EKD-Ratsvorsitzender fordert Stärkung Europas und kritisierte Umgang mit Flüchtlingen

Brüssel (epd). Die Evangelische Kirche in Deutschland (EKD) und der deutsche EU-Kommissar Günther Oettinger haben gemeinsam zu einer Stärkung Europas aufgerufen. Die Kirche stehe in "beredter Loyalität" zum europäischen Friedensprojekt, sagte der EKD-Ratsvorsitzende Nikolaus Schneider am Donnerstagabend in Brüssel. Oettinger unterstrich während des Gedankenaustauschs, die Zahl echter EU-Gegner sei gering: "Aber die Enthaltung ist mir zu groß."

Der Kommissar ermunterte die evangelischen Christen, im Zuge der Vertiefung Europas ihr Engagement auf europäischer Ebene weiter auszubauen. Gerade Kirchenvertretern aus Deutschland als größtem EU-Land komme eine Führungsrolle zu, sagte er. Er selbst stehe als Partner zur Verfügung, unterstrich der für Energie zuständige Spitzenpolitiker, der selbst als evangelischer Christ engagiert ist.

Schneider betonte, die Loyalität zum Projekt Europa schließe kritische Stellungnahmen zu bestimmten politischen Aspekten nicht aus. Beunruhigend sei etwa das demokratische Defizit Europas - die jüngste Stärkung der Parlamente auf EU- und nationaler Ebene sei daher der richtige Weg. Der EKD-Ratsvorsitzende kritisierte auch den Umgang mit Flüchtlingen an den EU-Außengrenzen und forderte mehr Unterstützung für Arme in Europa.

Schneider war gemeinsam mit den übrigen Mitgliedern des EKD-Rats zu einem mehrtätigen Besuch nach Brüssel gekommen. Auf dem Programm stand eine Reihe politischer Gespräche, unter anderem mit Europaparlamentariern und der EU-Innenkommissarin Cecilia Malmström. Zu dem abendlichen Austausch mit Oettinger hatte das Brüsseler EKD-Büro zusammen mit dem EU-Botschafter Deutschlands eingeladen.

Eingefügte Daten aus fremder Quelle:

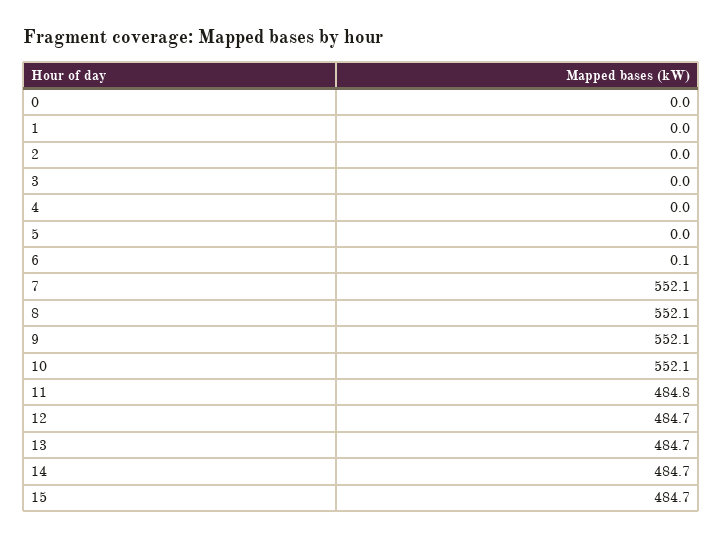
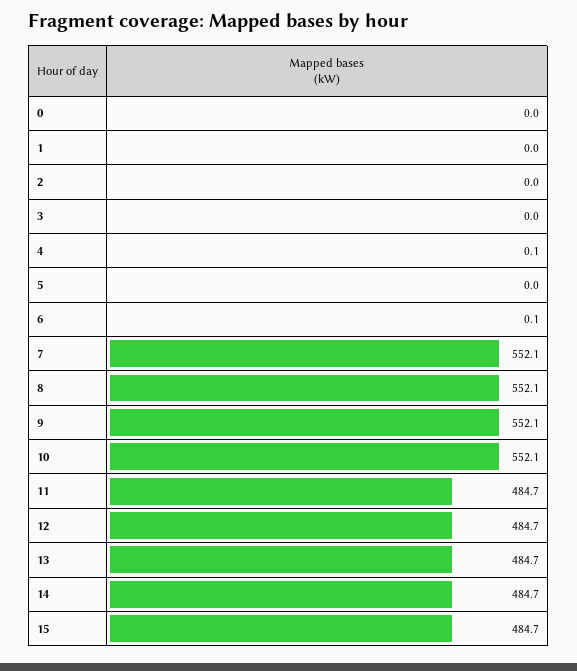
  {
    "0": 0,
    "1": 0,
    "2": 0,
    "3": 0,
-   "4": 0,
+   "4": 0.1,
    "5": 0,
    "6": 0.1,
    "7": 552.1,
    "8": 552.1,
    "9": 552.1,
    "10": 552.1,
-   "11": 484.8,
+   "11": 484.7,
    "12": 484.7,
    "13": 484.7,
    "14": 484.7,
    "15": 484.7
  }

Mit Blick auf die Umwälzungen in Nordafrika sagte Oettinger, Europa müsse sich mehr für den Kontinent engagieren: "Da reichen zwei, drei neue Robinson-Clubs nicht aus." Es müsse über eine Öffnung der europäischen Agrarmärkte und eine Energiepartnerschaft diskutiert werden. Er sprach sich auch für eine engere Anbindung Russlands an die EU aus und unterstrich, die Türkei müsse "europäisch bleiben".

Schneider äußerte sich während seines Vortrags kritisch zur Atomtechnologie: Die Kirche habe immer die Begrenztheit menschlicher Möglichkeiten im Blick gehabt. Sie habe die Frage gestellt: "Ist das eine Technologie, die zum menschlichen Maß passt?" Könne der Mensch die Folgen bewältigen und verantworten? "Das war immer der Grund unserer Debatte", so der EKD-Ratsvorsitzende. Der EKD-Rat hält sich bis diesen Samstag in Brüssel auf.